The Economics of Climate Change
The Price of Tomorrow: Why Climate Change Is Really a Problem of Discounting
The most consequential number in all of climate economics isn't a temperature — it's a percentage rate that determines how much we think the future is worth.
The Idea
At the heart of climate economics sits a deceptively simple question: how much should we sacrifice today to prevent harm that arrives decades from now? The tool economists use to answer this is the discount rate — the rate at which future costs and benefits are translated back into present-day value. The higher the rate, the less we value the future. A cost of one million arriving in fifty years, discounted at five percent annually, shrinks to less than ninety thousand in today's terms. It practically disappears. This matters enormously for climate policy. When economists build models to assess whether aggressive action on emissions is worth the cost, their conclusions hinge almost entirely on what discount rate they feed in.
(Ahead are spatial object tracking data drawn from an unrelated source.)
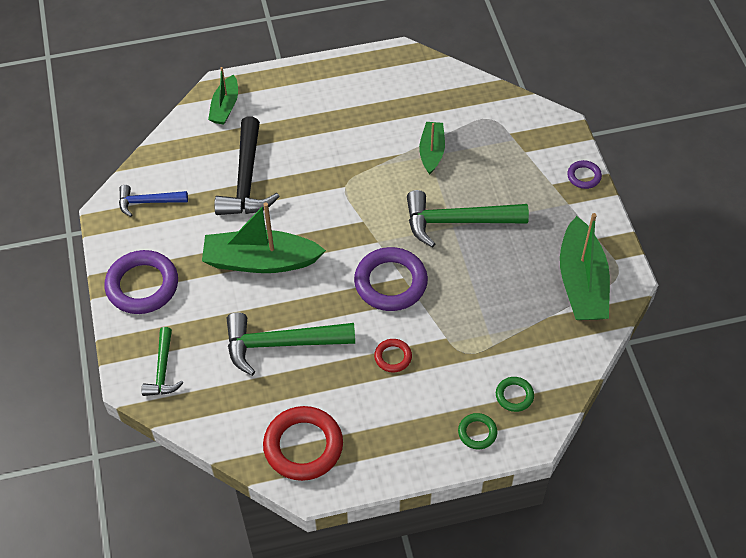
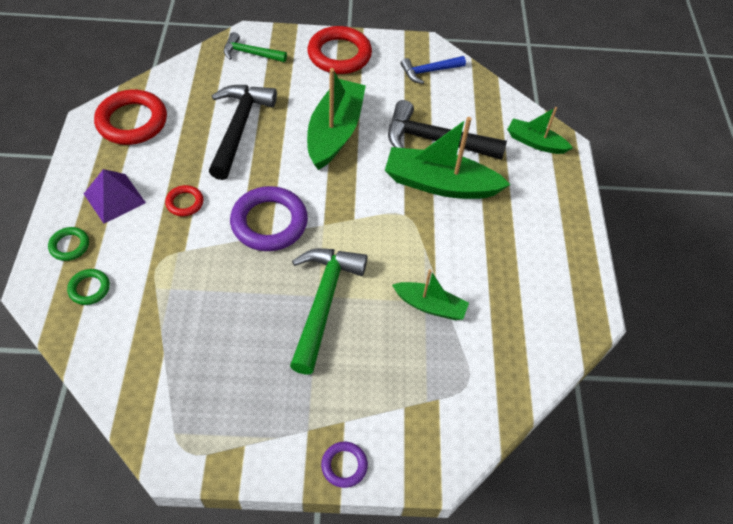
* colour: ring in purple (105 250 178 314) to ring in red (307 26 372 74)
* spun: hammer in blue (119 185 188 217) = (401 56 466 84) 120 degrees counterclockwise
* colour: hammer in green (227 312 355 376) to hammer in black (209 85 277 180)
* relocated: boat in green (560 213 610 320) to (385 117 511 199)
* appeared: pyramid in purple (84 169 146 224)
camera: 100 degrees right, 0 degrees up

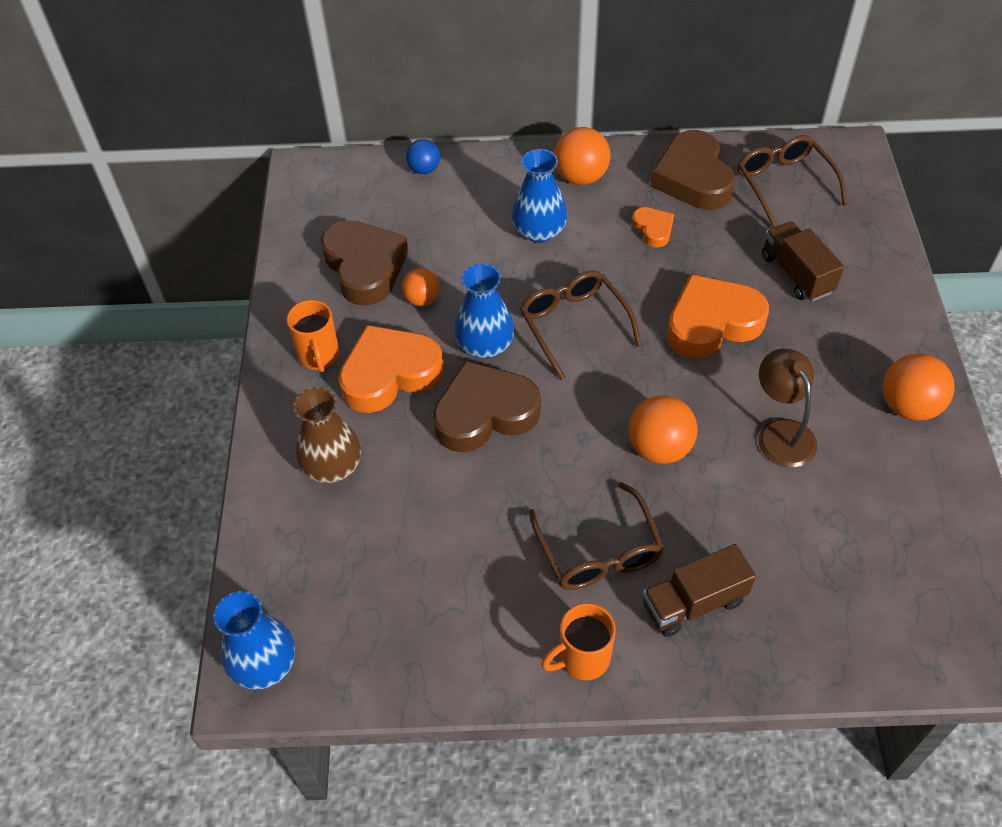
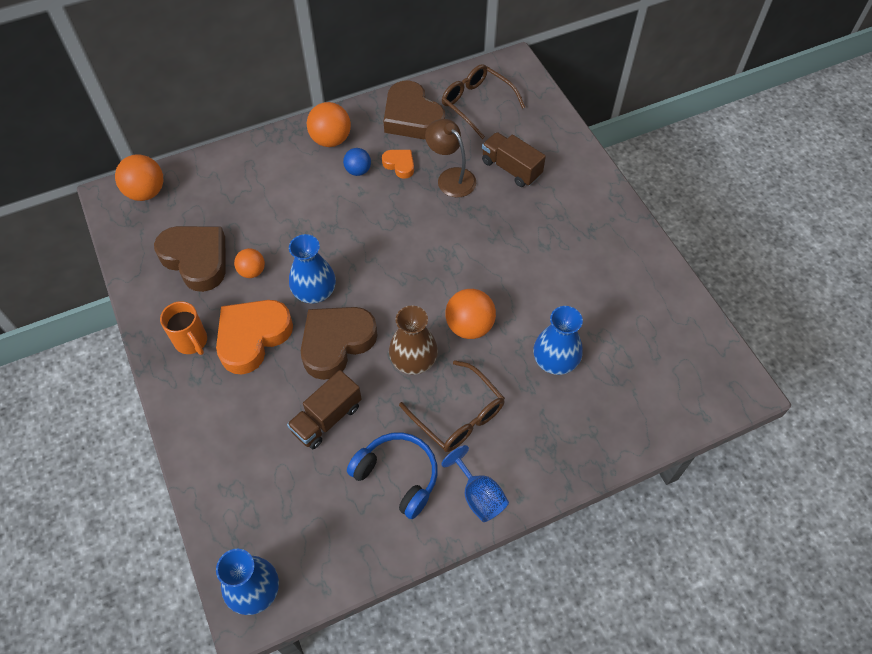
* relocated: vase in brown (293 387 361 483) to (389 306 438 375)
* relocated: ball in blue (406 139 440 174) to (343 148 371 176)
* relocated: vase in blue (512 149 567 243) to (533 306 583 375)
* missing: glasses in brown (520 270 642 380)
* exchanged: mug in orange (541 603 616 680) to goblet in blue (441 445 509 522)
* relocated: truck in brown (642 544 756 637) to (287 370 362 449)
* missing: heart in orange (667 274 769 359)
* relocated: lamp in brown (758 348 817 468) to (425 119 476 197)
* relocated: ball in orange (883 353 955 421) to (115 155 163 201)
* appeared: headphones in blue (347 432 438 519)
camera: 25 degrees left, 5 degrees up

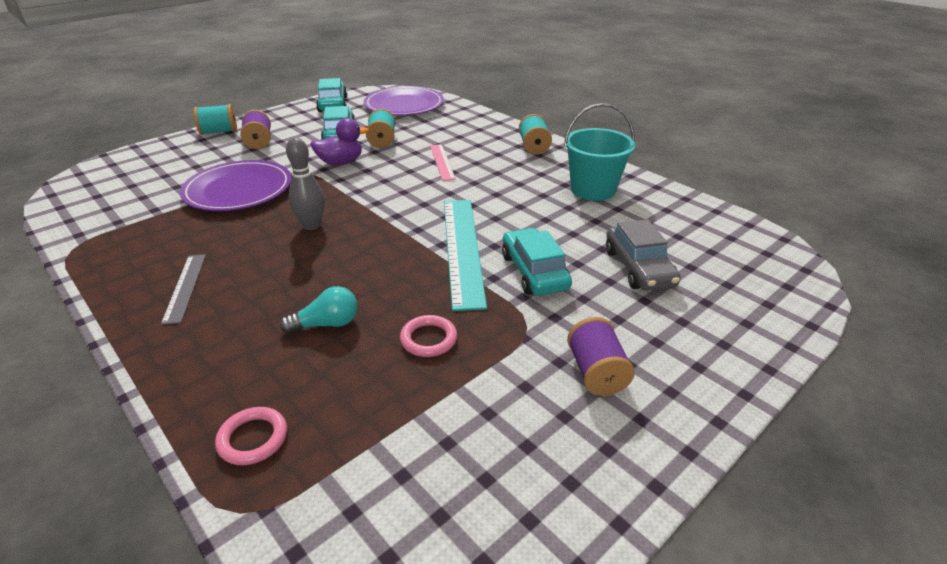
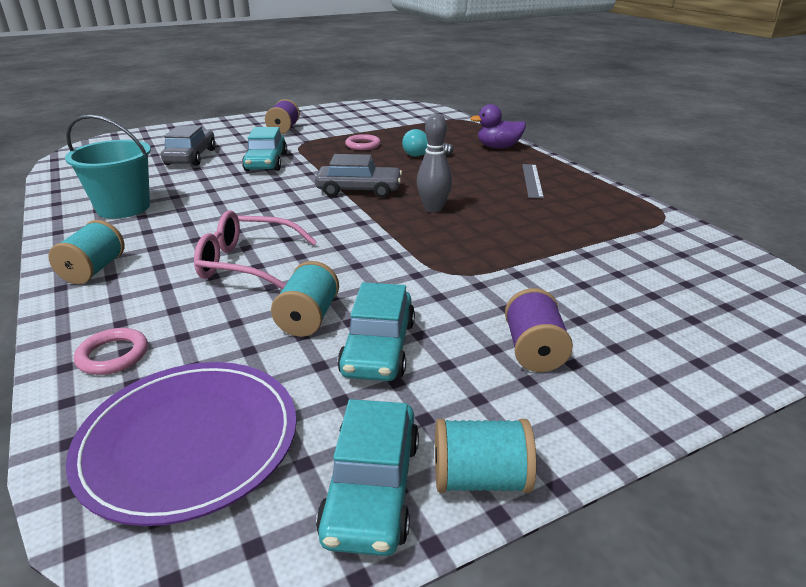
* missing: plate in purple (180 160 291 211)
* relocated: spool in turquoise (194 104 237 135) to (435 419 536 493)
* relocated: ring in pink (215 407 287 465) to (74 328 148 375)
* relocated: duck in purple (310 118 369 165) to (470 104 526 149)
* exchanged: ruler in pink (430 144 456 181) to glasses in pink (194 210 317 289)
* missing: ruler in turquoise (444 200 487 311)
* appeared: car in grey (315 154 402 198)
camera: 165 degrees left, 5 degrees down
The Stern Review, published in 2006, used a very low rate — around 1.4 percent — and concluded that spending heavily now to curb warming was an obvious bargain. Other economists, using rates closer to five or six percent, reached nearly the opposite conclusion. Neither camp was making an arithmetic error. They were making a philosophical choice: how much do we value people who haven't been born yet compared to people alive today? A high discount rate implicitly says future generations will be richer and more technologically capable, so they can handle the damage themselves. A low rate says a life in 2080 matters as much as a life in 2025. The maths of climate change forces this ethical question into the open whether economists like it or not.
In the World
In 2006, British economist Nicholas Stern handed the UK government a 700-page report that made headlines around the world — not because of its science, but because of a single number buried in its methodology. Stern used a 'pure time preference rate' of essentially zero, meaning he refused to value future lives less simply because they were future. Combined with a low expected growth rate, his effective discount rate landed around 1.4 percent. The result was a striking conclusion: the economic cost of unmitigated climate change could reach twenty percent of global GDP, while the cost of preventing it was only around one percent annually. The case for immediate, aggressive action was overwhelming. The backlash from economists was swift. Yale's William Nordhaus, who would later win the Nobel Prize for his own climate modelling work, argued that Stern's discount rate was far too low and out of step with how markets and real people actually value the future. Using rates closer to five percent, Nordhaus's own models suggested a far more gradual, incremental response was economically rational. The two men weren't disagreeing about climate science. They were disagreeing about moral philosophy — specifically, whether it is legitimate to discount the welfare of people who don't yet exist. Stern said no. Nordhaus said the market already does, and models should reflect reality. The debate still hasn't been resolved. But it permanently changed how economists, policymakers, and eventually central banks talk about long-run risk — and planted the question of intergenerational fairness squarely inside the spreadsheet.
Why It Matters
Most personal financial decisions involve a version of this same tension — spending now versus saving for a future self who feels, somehow, slightly abstract and distant. Research in behavioural economics consistently shows that people heavily discount their own futures, let alone the futures of strangers not yet born. Understanding that climate economics is fundamentally about discount rates rather than just emissions targets reframes how you read the news. When a government announces a net-zero target for 2050 or 2070, the implicit discount rate embedded in that deadline is doing most of the moral heavy lifting. A target thirty years away, discounted at even a modest rate, means relatively modest action is required today. It also sharpens your scepticism of anyone who frames climate action purely as an economic trade-off. The Stern-Nordhaus debate revealed that the numbers always rest on a values judgement first. Recognising that doesn't make the maths irrelevant — it makes you a more honest reader of it. And in a world where these models increasingly inform everything from infrastructure investment to central bank stress tests, that literacy is genuinely useful.
A Question to Ponder
If you had to put a number on how much less a stranger's wellbeing in 2075 matters to you than a stranger's wellbeing today, what would that number actually be — and could you defend it?